Key Takeaways From Pacific Union’s San Francisco Bay Area Forecast to 2019
Yesterday, Pacific Union held its third annual Real Estate and Economic Forecast in partnership with John Burns Real Estate Consulting in order to project Bay Area activity through 2019. Below are some key, high-level takeaways from the live event. To watch the full, one-hour presentation, click here.
- Despite being in the seventh year of expansion, we expect the economy to continue growing through 2019 before slowing in 2020.
- The Bay Area real estate market is one of the few in the U.S. that classifies as overheated.
- Nevertheless, demographic changes will continue fueling demand for housing, as more millennials approach the age when they start their own households.
- Bay Area millennials also benefit from the transfer of intergenerational wealth from their parents and grandparents, who help them with down payments for homes.
- We project that more “surban homes™” — those that offer urbanlike living in a suburban market — will be built.
- Across the entire Bay Area, home price appreciation has averaged 7 percent so far this year when compared with the same period in 2015.
- Individual Bay Area communities fall into four categories when measured by year-to-date appreciation: normal, double-digit, heating up, and declining. Markets that fall into each category include:
- Normal (up to 10 percent appreciation): The majority of markets fall into this category including San Jose, Santa Rosa, and San Francisco. The median home price in these markets averages $940,000.
- Double-Digit (10 to 20 percent growth): Some of these markets include Oakland, Hayward, and Petaluma. The median home price in these markets averages slightly above $500,000.
- Heated (20 to 40 percent appreciation): While no city-level price growth exceeded 20 percent, some ZIP codes have seen this levels of appreciation, including those in Oakland, Berkeley, Cotati, Glen Ellen, Larkspur, St. Helena, and East Palo Alto
- Slowing (6 percent depreciation to flat): Cities in which the median price is lower than last year include Palo Alto, Tiburon, Menlo Park, and Lafayette. The median home price in these markets averages $1,700,000.
- Differences in home price appreciation were driven by affordability and access to public transit and jobs. The highest appreciation was seen in markets that are still relatively affordable and in close proximity to job centers. For example, seven of the fastest growing ZIP codes are in Oakland and Berkeley. Slowing appreciation and depreciation was seen in relatively more expensive markets and those that lack easy access to jobs.
- Cooling buyer sentiment is evident in almost all markets. Fewer homes are selling above asking price in 2016 across the Bay Area — particularly in San Francisco, San Mateo, and Santa Clara counties — and in higher price ranges. Premiums paid this year are also smaller in all counties.

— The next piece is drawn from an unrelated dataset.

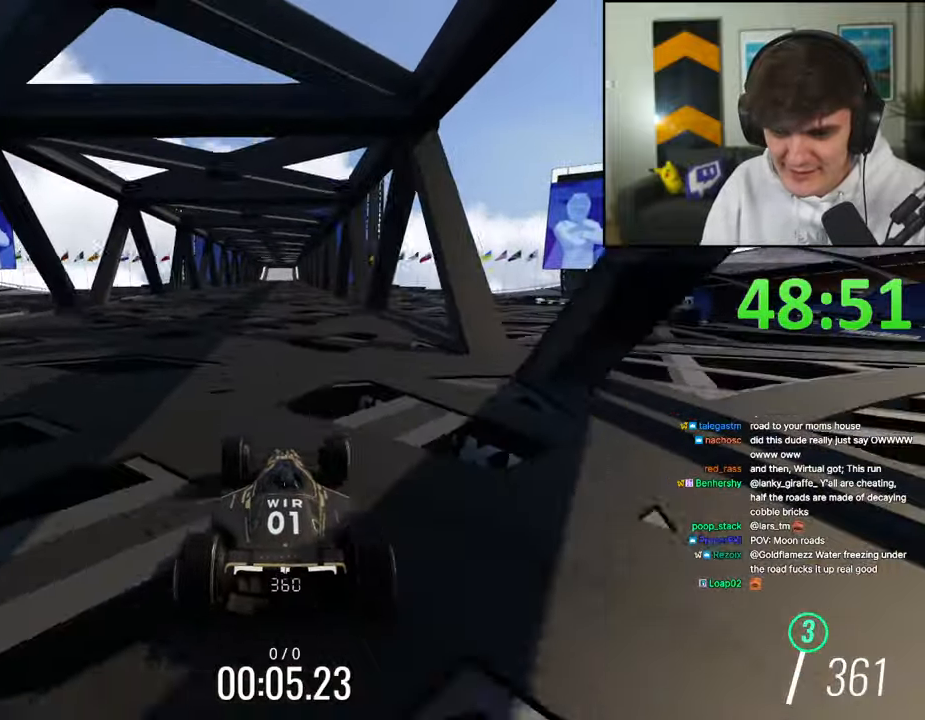
{"keys": ["up"], "events": []}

- Overall Bay Area inventory has increased by 5 percent year to date when compared with last year, with San Francisco and San Mateo counties seeing the largest gains. The buildup in inventory is mostly seen for homes priced between $2 million and $3 million.
- Bay Area job growth will continue to outpace the number of homes built in 2017. The majority of new construction is concentrated in San Francisco, while no new supply is occurring outside the city.
- Additionally, the new supply is mostly in higher price segments, so even though the ratio of new jobs to new permits may be falling, it does not reflect the true availability of housing for average workers.
- From 2017 to 2019, we project overall home prices to grow by 11 percent in Napa County; 9 percent in Sonoma County; 8 percent in Santa Clara County; 4 percent in Marin, San Francisco, and San Mateo counties; and 3 percent in Alameda and Contra Costa counties.
- The number of new San Francisco condominiums for sale has spiked in the second half of 2016 but will begin slowing over the next three years.
- Lastly, the panel agreed that the current proposal by President-elect Donald Trump will put pressure on mortgage rates, though it is not certain how fast they will increase. Nevertheless, an increase in mortgage rates will significantly reduce the potential pool of buyers who can afford to buy a home in the Bay Area.
Selma Hepp is Pacific Union’s Chief Economist and Vice President of Business Intelligence. Her previous positions include Chief Economist at Trulia, senior economist for the California Association of Realtors, and economist and manager of public policy and homeownership at the National Association of Realtors. She holds a Master of Arts in Economics from the State University of New York (SUNY), Buffalo, and a Ph.D. in Urban and Regional Planning and Design from the University of Maryland.